By Dong Fangyu ( China Daily ) Updated: 2015-01-24 06:46:48

Lost heaven's mystic touch

The ground floor bar.[Photo by Feng Yongbin/China Daily]

A heady mix of ethnic cuisines from Yunnan, along an ancient tea route, makes the Beijing restaurant a go-to place.

My frequent visits to restaurants across Beijing have become boring. For a while now, I've been finding food to be either delicious or simply monotonous.

But a recent late lunch at Lost Heaven helped revive my interest in food. The restaurant's ambiance created by colorful ethnic furniture and artworks thrilled me.

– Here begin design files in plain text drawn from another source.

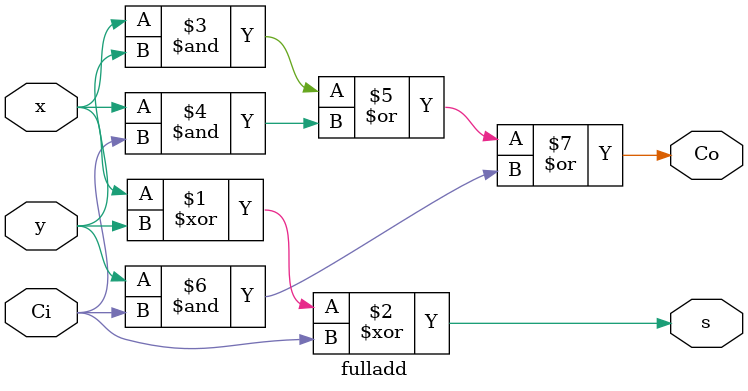
<source format=v>
module bcd(Cin,X1,Y1,S1,Cout);
input Cin;
input [3:0] X1,Y1;
output [3:0] S1;
output Cout;
wire [3:0] h,Stemp;
adder4 stage0 (Cin,X1,Y1,Stemp,Cout);
assign k = Cout | Stemp[1]&Stemp[3] | Stemp[2]&Stemp[3];
assign h[0]=0, h[1]=k, h[2]=k, h[3]=0;
adder4 s1 (Cin,Stemp,h,S1,Co);
endmodule

module adder4(cin,X,Y,S,cout);
input cin;
input [3:0] X,Y;
output [3:0] S;
output cout;
fulladd stage0 (cin,X[0],Y[0],S[0], c1);
fulladd stage1 (c1, X[1],Y[1],S[1],c2);
fulladd stage2 (c2, X[2],Y[2],S[2], c3);
fulladd stage3 (c3, X[3],Y[3],S[3], cout);
endmodule

module fulladd (Ci, x, y, s, Co);
input Ci, x, y;
output s, Co;
assign s = x ^ y ^ Ci;
assign Co = (x & y) | (x & Ci) | (y & Ci);
endmodule

</source>
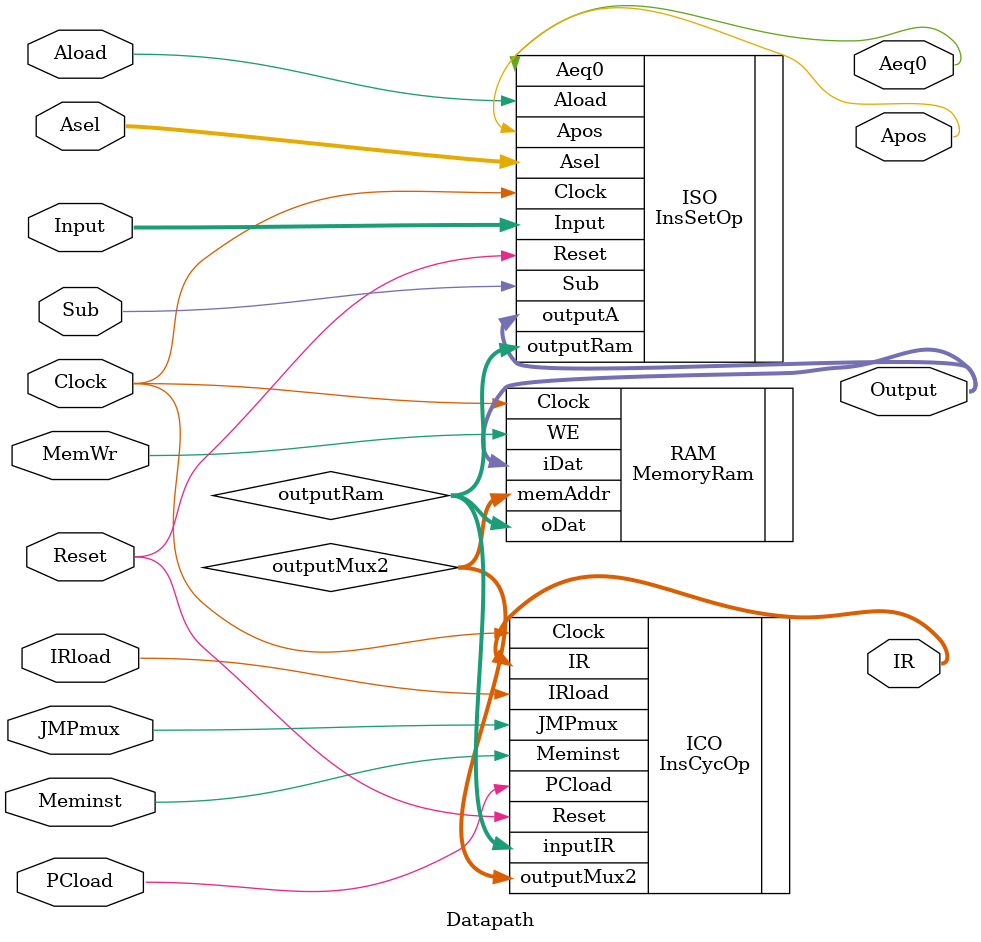
<source format=v>
module Datapath(
	input Clock, Reset, IRload, JMPmux, PCload, Meminst, MemWr, Aload, Sub,
	input [1:0]Asel, 
	input [7:0]Input,
	output Aeq0, Apos,
	output [7:5]IR,
	output [7:0]Output
);
	
	wire [4:0]outputMux2;
	wire [7:0]outputRam, outputAddSub;
	
	InsCycOp  ICO (.Clock(Clock), .Reset(Reset), .IRload(IRload), .JMPmux(JMPmux), .PCload(PCload), .Meminst(Meminst),
				   .inputIR(outputRam), .IR(IR), .outputMux2(outputMux2));
	MemoryRam RAM (.Clock(Clock), .WE(MemWr), .memAddr(outputMux2), .iDat(Output), .oDat(outputRam));
	InsSetOp  ISO (.Clock(Clock), .Reset(Reset), .Aload(Aload), .Sub(Sub), .Asel(Asel), .Input(Input), 
				   .outputRam(outputRam), .outputA(Output), .Aeq0(Aeq0), .Apos(Apos));
	
endmodule 
</source>
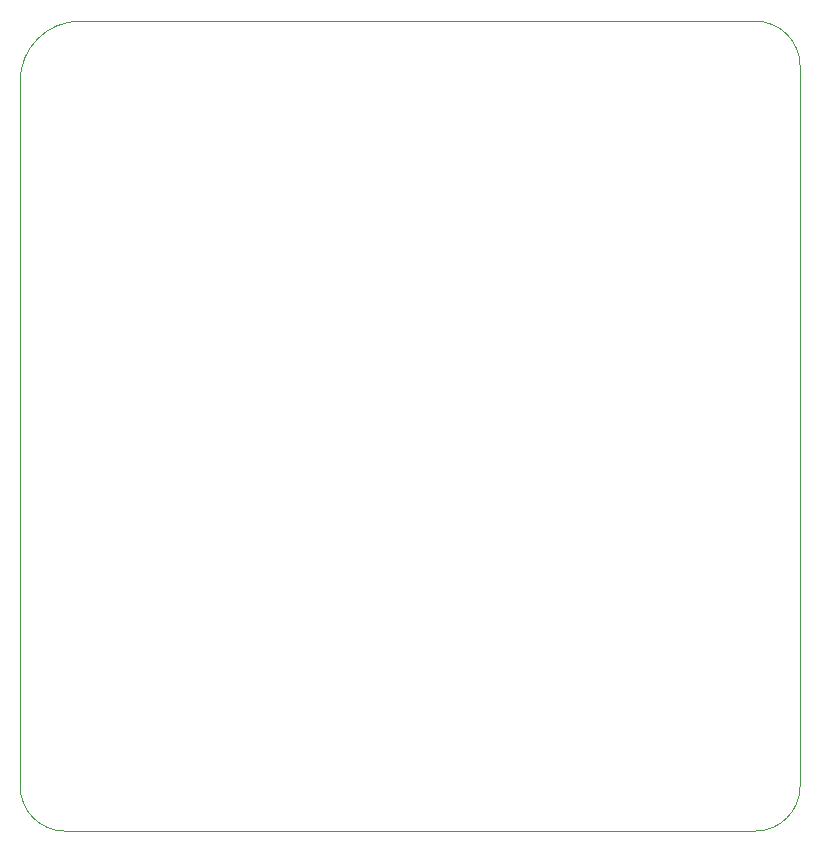
<source format=gm1>
G04 #@! TF.GenerationSoftware,KiCad,Pcbnew,(5.1.5)-3*
G04 #@! TF.CreationDate,2020-03-16T21:34:29+01:00*
G04 #@! TF.ProjectId,ent,656e742e-6b69-4636-9164-5f7063625858,rev?*
G04 #@! TF.SameCoordinates,Original*
G04 #@! TF.FileFunction,Profile,NP*
%FSLAX46Y46*%
G04 Gerber Fmt 4.6, Leading zero omitted, Abs format (unit mm)*
G04 Created by KiCad (PCBNEW (5.1.5)-3) date 2020-03-16 21:34:29*
%MOMM*%
%LPD*%
G04 APERTURE LIST*
%ADD10C,0.100000*%
G04 APERTURE END LIST*
D10*
X165100000Y-50800000D02*
X165100000Y-110490000D01*
X231140000Y-110490000D02*
X231140000Y-49530000D01*
X231140000Y-110490000D02*
G75*
G02X227330000Y-114300000I-3810000J0D01*
G01*
X168910000Y-114300000D02*
G75*
G02X165100000Y-110490000I0J3810000D01*
G01*
X227330000Y-45720000D02*
G75*
G02X231140000Y-49530000I0J-3810000D01*
G01*
X165100000Y-50800000D02*
G75*
G02X170180000Y-45720000I5080000J0D01*
G01*
X227330000Y-45720000D02*
X170180000Y-45720000D01*
X168910000Y-114300000D02*
X227330000Y-114300000D01*
M02*

</source>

It is a rare restaurant that finely blends Chinese ethnic minority cuisines with Western-style presentation. Small wonder that it boosts an international clientele.

The name, Lost Heaven, was inspired by English writer James Hilton's novel Lost Horizon that's set in fictional Shangri-La, which is also the name of a stunning county in Southwest China's Yunnan province.

The restaurant is hailed for its Yunnan folk cuisines, in particular the ethnic dishes along the Ancient Tea Horse Trail through Yunnan, Myanmar and the Tibet autonomous region, such as those of the Dai, Bai, Yi, Miao, Naxi and Tibetan ethnic groups.